Description-Code Inconsistency in Real-world MCP Servers: Measurement, Detection, and Security Implications
Pith reviewed 2026-06-28 05:55 UTC · model grok-4.3
The pith
Nearly 10 percent of tool descriptions provided to LLMs via the Model Context Protocol do not match the actual code behavior.
A machine-rendered reading of the paper's core claim, the machinery that carries it, and where it could break.
Core claim
We formally define Description-Code Inconsistency and apply DCIChecker to 19,200 description-code pairs from 2,214 real-world MCP servers, finding that 9.93 percent exhibit inconsistencies spanning functionality gaps and undeclared side effects; these create a defense blind spot that enables risks ranging from operational failures to stealthy malicious behaviors.
What carries the argument
DCIChecker, a framework that combines structure-aware static analysis with Direct-Reverse-Arbitration prompting to cross-validate tool descriptions against code implementations.
If this is right
- MCP servers can silently expose capabilities or side effects that descriptions do not declare.

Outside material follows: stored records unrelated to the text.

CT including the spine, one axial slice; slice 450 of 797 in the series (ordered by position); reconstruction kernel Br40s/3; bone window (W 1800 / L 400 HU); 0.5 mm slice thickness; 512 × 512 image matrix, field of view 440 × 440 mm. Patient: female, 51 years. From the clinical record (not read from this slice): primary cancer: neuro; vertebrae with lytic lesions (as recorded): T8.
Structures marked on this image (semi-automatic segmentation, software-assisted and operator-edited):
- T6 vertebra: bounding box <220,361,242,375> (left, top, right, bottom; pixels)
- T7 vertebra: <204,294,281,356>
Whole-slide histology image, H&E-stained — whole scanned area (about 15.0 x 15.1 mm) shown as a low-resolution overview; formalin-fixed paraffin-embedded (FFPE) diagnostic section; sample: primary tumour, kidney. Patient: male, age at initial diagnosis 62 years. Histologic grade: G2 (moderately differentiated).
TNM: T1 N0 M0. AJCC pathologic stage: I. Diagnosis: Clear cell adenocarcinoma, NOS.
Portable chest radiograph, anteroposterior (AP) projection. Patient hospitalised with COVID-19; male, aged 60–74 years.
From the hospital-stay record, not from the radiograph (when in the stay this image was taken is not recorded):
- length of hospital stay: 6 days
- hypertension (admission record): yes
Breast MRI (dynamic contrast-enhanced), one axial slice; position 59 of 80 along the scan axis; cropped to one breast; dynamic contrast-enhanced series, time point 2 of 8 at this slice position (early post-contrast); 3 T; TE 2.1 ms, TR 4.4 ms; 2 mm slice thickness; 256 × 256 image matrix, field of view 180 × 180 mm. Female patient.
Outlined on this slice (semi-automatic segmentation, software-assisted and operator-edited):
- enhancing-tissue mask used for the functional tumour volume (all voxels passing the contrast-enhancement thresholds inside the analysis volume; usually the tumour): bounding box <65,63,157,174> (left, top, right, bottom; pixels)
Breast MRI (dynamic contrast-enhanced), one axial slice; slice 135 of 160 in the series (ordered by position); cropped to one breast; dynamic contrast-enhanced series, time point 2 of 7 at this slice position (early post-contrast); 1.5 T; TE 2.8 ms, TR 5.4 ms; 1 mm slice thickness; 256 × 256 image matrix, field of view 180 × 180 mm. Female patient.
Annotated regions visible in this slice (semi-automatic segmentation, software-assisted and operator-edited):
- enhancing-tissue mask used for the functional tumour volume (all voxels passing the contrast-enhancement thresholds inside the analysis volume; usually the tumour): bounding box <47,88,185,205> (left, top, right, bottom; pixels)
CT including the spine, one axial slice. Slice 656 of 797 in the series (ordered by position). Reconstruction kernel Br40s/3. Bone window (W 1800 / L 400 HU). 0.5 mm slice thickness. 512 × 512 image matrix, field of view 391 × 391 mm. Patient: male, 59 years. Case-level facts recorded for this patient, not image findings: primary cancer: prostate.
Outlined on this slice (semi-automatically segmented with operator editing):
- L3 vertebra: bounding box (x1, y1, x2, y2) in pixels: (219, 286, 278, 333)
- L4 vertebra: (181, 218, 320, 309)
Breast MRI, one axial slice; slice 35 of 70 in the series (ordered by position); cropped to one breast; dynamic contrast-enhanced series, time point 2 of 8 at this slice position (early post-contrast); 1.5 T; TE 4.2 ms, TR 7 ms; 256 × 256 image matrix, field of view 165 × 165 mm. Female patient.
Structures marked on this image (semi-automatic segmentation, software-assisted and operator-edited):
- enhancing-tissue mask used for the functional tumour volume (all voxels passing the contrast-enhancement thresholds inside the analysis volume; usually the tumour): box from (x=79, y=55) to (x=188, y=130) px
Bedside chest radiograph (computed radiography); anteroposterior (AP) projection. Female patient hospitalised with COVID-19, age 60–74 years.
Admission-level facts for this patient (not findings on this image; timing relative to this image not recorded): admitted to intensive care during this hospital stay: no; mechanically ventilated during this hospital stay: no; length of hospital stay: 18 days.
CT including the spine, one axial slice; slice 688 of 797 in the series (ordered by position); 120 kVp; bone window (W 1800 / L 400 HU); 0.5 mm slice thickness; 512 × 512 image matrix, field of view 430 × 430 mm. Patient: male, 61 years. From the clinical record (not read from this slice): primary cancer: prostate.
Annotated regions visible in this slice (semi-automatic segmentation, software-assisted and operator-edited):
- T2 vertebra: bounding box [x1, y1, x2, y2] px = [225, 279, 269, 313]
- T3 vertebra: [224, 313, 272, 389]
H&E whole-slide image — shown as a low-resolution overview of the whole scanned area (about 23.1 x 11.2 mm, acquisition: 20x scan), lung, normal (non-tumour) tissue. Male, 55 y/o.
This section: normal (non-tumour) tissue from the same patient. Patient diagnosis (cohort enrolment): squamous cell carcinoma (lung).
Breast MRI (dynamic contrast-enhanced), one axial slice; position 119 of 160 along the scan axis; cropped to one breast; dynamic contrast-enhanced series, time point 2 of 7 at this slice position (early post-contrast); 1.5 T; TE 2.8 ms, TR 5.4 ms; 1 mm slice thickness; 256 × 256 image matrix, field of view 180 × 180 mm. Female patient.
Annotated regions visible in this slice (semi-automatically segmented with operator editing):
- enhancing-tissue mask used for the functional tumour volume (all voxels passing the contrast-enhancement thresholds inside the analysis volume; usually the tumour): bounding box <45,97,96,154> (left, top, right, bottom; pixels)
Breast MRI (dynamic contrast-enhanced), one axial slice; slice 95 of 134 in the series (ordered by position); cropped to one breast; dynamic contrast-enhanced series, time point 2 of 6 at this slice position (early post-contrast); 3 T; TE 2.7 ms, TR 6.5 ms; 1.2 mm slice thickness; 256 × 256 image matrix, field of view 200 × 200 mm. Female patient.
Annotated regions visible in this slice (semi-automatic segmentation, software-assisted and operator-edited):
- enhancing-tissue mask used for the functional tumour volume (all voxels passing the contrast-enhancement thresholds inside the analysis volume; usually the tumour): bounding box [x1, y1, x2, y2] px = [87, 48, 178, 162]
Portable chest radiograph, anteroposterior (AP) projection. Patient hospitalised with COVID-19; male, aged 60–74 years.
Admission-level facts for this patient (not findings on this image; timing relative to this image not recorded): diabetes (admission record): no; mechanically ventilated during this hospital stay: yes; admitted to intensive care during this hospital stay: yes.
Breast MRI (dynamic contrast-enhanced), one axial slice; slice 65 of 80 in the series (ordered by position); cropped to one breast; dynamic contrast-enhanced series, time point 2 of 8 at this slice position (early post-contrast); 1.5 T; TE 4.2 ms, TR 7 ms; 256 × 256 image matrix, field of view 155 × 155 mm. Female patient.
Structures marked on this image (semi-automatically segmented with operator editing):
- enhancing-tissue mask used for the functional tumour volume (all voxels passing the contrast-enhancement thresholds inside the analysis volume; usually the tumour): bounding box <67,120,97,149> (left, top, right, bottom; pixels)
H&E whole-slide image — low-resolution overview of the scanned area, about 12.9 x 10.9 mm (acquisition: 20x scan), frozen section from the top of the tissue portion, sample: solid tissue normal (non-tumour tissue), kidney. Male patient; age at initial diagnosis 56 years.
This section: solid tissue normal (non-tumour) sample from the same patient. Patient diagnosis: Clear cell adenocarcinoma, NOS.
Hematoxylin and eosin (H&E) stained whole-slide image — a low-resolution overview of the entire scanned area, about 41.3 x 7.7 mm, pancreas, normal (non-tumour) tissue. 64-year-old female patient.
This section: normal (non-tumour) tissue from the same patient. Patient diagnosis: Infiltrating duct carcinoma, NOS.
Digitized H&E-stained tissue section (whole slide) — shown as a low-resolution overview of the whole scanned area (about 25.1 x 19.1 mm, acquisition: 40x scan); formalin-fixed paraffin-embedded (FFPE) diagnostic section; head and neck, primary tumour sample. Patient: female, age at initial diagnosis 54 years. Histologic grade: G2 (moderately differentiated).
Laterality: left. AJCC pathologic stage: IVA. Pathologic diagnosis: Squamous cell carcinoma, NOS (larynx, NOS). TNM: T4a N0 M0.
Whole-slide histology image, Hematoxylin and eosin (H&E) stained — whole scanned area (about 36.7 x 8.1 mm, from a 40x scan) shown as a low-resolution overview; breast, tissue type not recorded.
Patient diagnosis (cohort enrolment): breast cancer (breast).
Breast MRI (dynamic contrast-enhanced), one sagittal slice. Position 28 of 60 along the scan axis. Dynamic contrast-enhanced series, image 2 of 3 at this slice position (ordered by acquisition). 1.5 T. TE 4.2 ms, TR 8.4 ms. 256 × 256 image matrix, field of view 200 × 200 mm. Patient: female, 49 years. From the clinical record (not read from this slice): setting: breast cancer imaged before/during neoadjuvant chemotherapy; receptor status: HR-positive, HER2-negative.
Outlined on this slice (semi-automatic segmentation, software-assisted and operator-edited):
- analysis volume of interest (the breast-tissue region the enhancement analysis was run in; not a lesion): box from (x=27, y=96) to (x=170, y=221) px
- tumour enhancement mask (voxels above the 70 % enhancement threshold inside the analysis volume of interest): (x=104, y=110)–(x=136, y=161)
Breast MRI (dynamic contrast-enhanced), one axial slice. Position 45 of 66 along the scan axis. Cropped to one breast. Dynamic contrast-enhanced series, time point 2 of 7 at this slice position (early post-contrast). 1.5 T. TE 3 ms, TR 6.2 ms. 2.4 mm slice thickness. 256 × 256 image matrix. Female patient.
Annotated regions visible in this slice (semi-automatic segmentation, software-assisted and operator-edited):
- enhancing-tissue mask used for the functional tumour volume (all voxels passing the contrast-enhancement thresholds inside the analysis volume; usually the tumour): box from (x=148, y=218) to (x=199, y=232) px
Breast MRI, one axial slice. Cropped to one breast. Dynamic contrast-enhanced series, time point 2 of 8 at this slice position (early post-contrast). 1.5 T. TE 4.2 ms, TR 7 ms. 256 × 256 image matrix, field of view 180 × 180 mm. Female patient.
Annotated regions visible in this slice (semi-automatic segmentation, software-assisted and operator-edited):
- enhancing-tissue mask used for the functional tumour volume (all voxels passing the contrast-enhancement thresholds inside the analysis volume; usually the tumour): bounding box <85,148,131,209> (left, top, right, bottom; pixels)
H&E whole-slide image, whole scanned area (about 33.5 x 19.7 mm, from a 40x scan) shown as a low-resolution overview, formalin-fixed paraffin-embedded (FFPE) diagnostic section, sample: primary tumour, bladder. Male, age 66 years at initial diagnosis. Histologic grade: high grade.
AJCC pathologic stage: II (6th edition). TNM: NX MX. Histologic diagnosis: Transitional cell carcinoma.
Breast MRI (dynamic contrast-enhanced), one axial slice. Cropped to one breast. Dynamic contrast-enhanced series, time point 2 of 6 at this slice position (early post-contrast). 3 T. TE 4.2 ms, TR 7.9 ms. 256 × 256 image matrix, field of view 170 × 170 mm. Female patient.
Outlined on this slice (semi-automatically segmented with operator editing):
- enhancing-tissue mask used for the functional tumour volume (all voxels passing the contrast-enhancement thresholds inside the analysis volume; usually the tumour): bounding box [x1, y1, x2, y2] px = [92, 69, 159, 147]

- LLM agents may select or invoke tools based on misleading information about security boundaries.
- Inconsistencies open pathways for both accidental failures and intentional hidden behaviors.
- Mitigation strategies that enforce semantic consistency between descriptions and code can reduce these risks.
Where Pith is reading between the lines
- Similar description-code gaps likely exist in other tool-calling interfaces used by language models beyond MCP.
- Requiring automated consistency checks at server registration time would shift the burden from LLM runtime to the tool provider.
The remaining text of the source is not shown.